Circuit complexity

In theoretical computer science, circuit complexity is a branch of computational complexity theory in which Boolean functions are classified according to the size or depth of the Boolean circuits that compute them. A related notion is the circuit complexity of a recursive language that is decided by a uniform family of circuits ${\displaystyle C_{1},C_{2},\ldots }$ (see below).

Proving lower bounds on size of Boolean circuits computing explicit Boolean functions is a popular approach to separating complexity classes. For example, a prominent circuit class P/poly consists of Boolean functions computable by circuits of polynomial size. Proving that ${\displaystyle {\mathsf {NP}}\not \subseteq {\mathsf {P/poly}}}$ would separate P and NP (see below).

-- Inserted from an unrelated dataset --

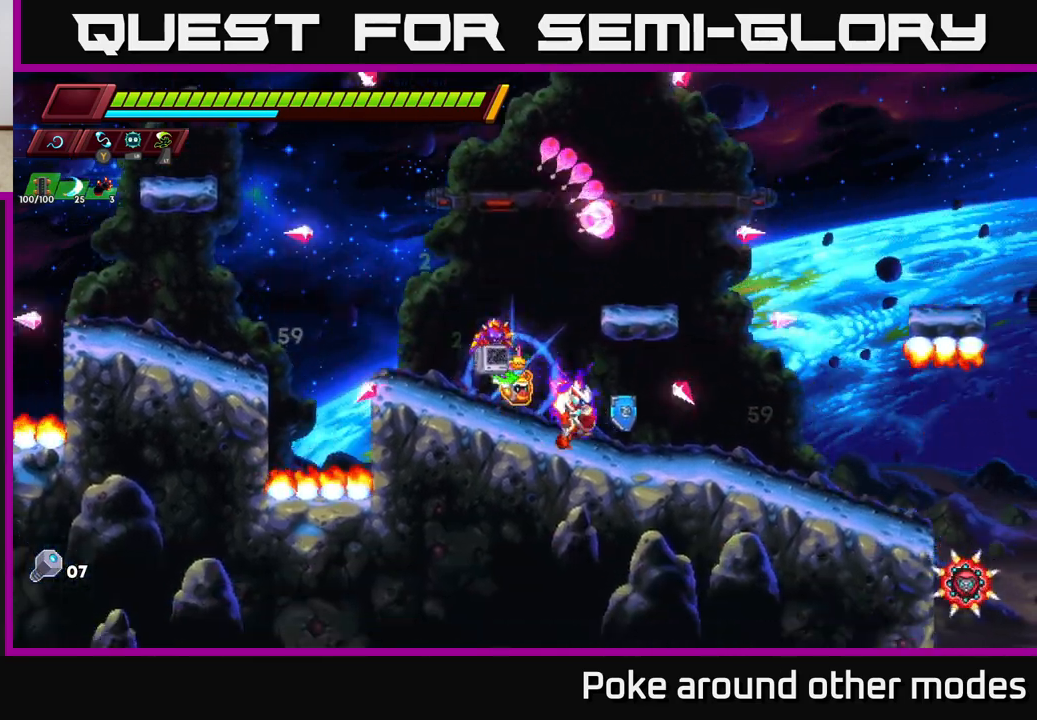
{"buttons": ["A"], "left_stick": "center", "right_stick": "center", "events": [[100, "left_stick", "center"], [300, "A", "down"]]}
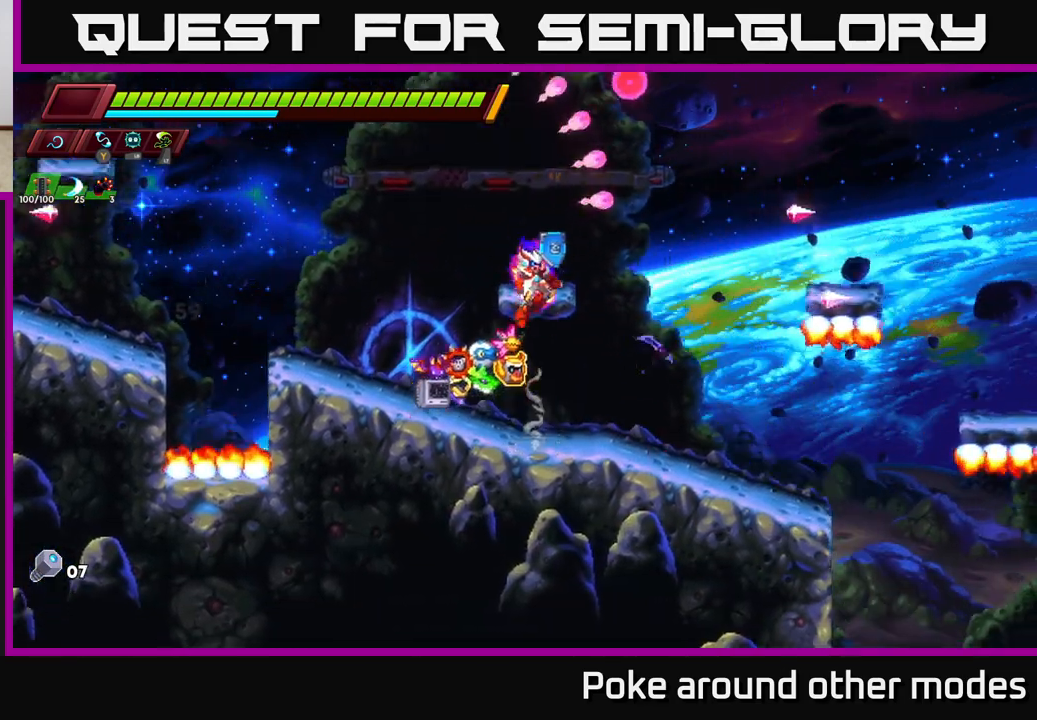
{"buttons": ["A"], "left_stick": "right", "right_stick": "center", "events": [[117, "A", "up"], [217, "A", "down"], [467, "left_stick", "right"]]}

Complexity classes defined in terms of Boolean circuits include AC⁰, AC, TC⁰, NC¹, NC, and P/poly.

A Boolean circuit with ${\displaystyle n}$ input bits is a directed acyclic graph in which every node (usually called gates in this context) is either an input node of in-degree 0 labelled by one of the ${\displaystyle n}$ input bits, an AND gate, an OR gate, or a NOT gate. One of these gates is designated as the output gate. Such a circuit naturally computes a function of its ${\displaystyle n}$ inputs. The size of a circuit is the number of gates it contains and its depth is the maximal length of a path from an input gate to the output gate.

There are two major notions of circuit complexity. The circuit-size complexity of a Boolean function ${\displaystyle f}$ is the minimal size of any circuit computing ${\displaystyle f}$. The circuit-depth complexity of a Boolean function ${\displaystyle f}$ is the minimal depth of any circuit computing ${\displaystyle f}$.

These notions generalize when one considers the circuit complexity of any language that contains strings with different bit lengths, especially infinite formal languages. Boolean circuits, however, only allow a fixed number of input bits. Thus, no single Boolean circuit is capable of deciding such a language. To account for this possibility, one considers families of circuits ${\displaystyle C_{1},C_{2},\ldots }$ where each ${\displaystyle C_{n}}$ accepts inputs of size ${\displaystyle n}$. Each circuit family will naturally generate the language by circuit ${\displaystyle C_{n}}$ outputting ${\displaystyle 1}$ when a length ${\displaystyle n}$ string is a member of the family, and ${\displaystyle 0}$ otherwise. We say that a family of circuits is size minimal if there is no other family that decides on inputs of any size, ${\displaystyle n}$, with a circuit of smaller size than ${\displaystyle C_{n}}$ (respectively for depth minimal families). Thus, circuit complexity is meaningful even for non-recursive languages. The notion of a uniform family enables variants of circuit complexity to be related to algorithm based complexity measures of recursive languages. However, the non-uniform variant is helpful to find lower bounds on how complex any circuit family must be in order to decide given languages.

Hence, the circuit-size complexity of a formal language ${\displaystyle A}$ is defined as the function ${\displaystyle t:\mathbb {N} \to \mathbb {N} }$, that relates a bit length of an input, ${\displaystyle n}$, to the circuit-size complexity of a minimal circuit ${\displaystyle C_{n}}$ that decides whether inputs of that length are in ${\displaystyle A}$. The circuit-depth complexity is defined similarly.

Boolean circuits are one of the prime examples of so-called non-uniform models of computation in the sense that inputs of different lengths are processed by different circuits, in contrast with uniform models such as Turing machines where the same computational device is used for all possible input lengths. An individual computational problem is thus associated with a particular family of Boolean circuits ${\displaystyle C_{1},C_{2},\dots }$ where each ${\displaystyle C_{n}}$ is the circuit handling inputs of n bits. A uniformity condition is often imposed on these families, requiring the existence of some possibly resource-bounded Turing machine that, on input n, produces a description of the individual circuit ${\displaystyle C_{n}}$. When this Turing machine has a running time polynomial in n, the circuit family is said to be P-uniform. The stricter requirement of DLOGTIME-uniformity is of particular interest in the study of shallow-depth circuit-classes such as AC⁰ or TC⁰. When no resource bounds are specified, a language is recursive (i.e., decidable by a Turing machine) if and only if the language is decided by a uniform family of Boolean circuits.